Task statement:
In the passage on Bitcoin scaling below, reproduce word for word the part that opens with the words containing "Bitcoin should be" and closes with "or spending it.".

Passage shown:
The realization that Bitcoin would require additional scaling was made years before the network would struggle with anything resembling a congestion issue. In 2010, less than a year after Bitcoin went live, Hal Finney, a renowned cryptographer and the first person to receive Bitcoin from Satoshi, emphasized that "Bitcoin itself cannot scale to have every financial transaction in the world be broadcast to everyone and included in the blockchain. There needs to be a secondary level of payment systems that are lighter weight and more efficient."

However, when Finney spoke about Bitcoin scaling, he had merely considered expanding the network's transaction throughput, not its functional diversity. Today, 14 years after Finney first emphasized this need, extending Bitcoin's programmability seems just as—if not more important—than increasing its transaction throughput.

Bitcoin should be viewed as both a decentralized network and a pristine asset. As a decentralized network, it boasts unmatched security relative to its competitors. As a pristine asset, it remains the highest-valued coin, with ~55% market dominance among the top ten cryptocurrencies.

However, recent years have shown that people want to use Bitcoin as an asset for things other than merely holding or spending it.

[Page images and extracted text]

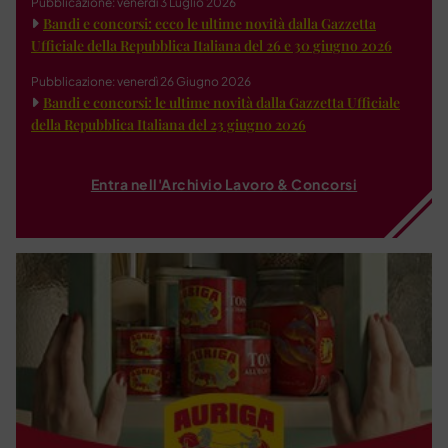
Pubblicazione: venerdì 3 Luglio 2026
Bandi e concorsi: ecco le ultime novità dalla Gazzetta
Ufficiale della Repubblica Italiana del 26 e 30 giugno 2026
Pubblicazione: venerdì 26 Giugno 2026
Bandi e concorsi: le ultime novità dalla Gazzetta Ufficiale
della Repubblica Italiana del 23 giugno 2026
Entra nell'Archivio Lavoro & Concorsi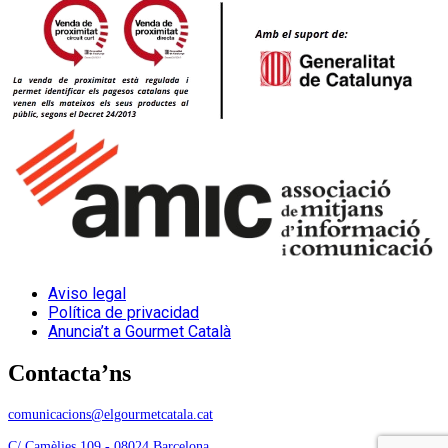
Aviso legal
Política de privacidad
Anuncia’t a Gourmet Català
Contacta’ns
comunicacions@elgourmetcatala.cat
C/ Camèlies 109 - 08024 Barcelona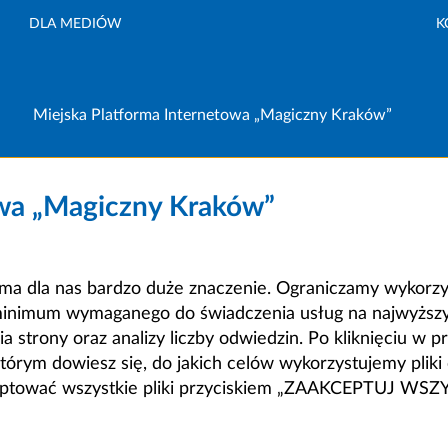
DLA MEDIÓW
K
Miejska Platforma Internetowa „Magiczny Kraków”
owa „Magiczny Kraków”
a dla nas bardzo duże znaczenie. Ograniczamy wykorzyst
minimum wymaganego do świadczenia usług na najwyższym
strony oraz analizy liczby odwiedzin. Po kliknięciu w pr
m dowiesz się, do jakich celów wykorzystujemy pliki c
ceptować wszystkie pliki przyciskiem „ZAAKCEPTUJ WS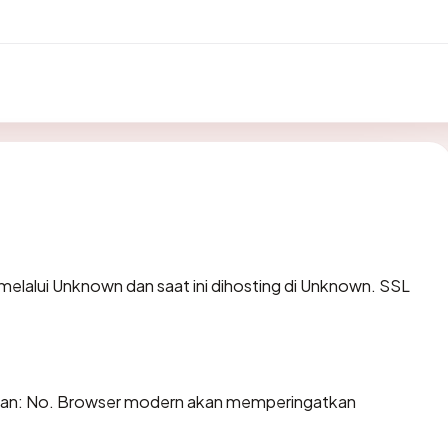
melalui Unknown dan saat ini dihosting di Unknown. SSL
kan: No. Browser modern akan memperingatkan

Final answer:
Bitcoin should be viewed as both a decentralized network and a pristine asset. As a decentralized network, it boasts unmatched security relative to its competitors. As a pristine asset, it remains the highest-valued coin, with ~55% market dominance among the top ten cryptocurrencies.

However, recent years have shown that people want to use Bitcoin as an asset for things other than merely holding or spending it.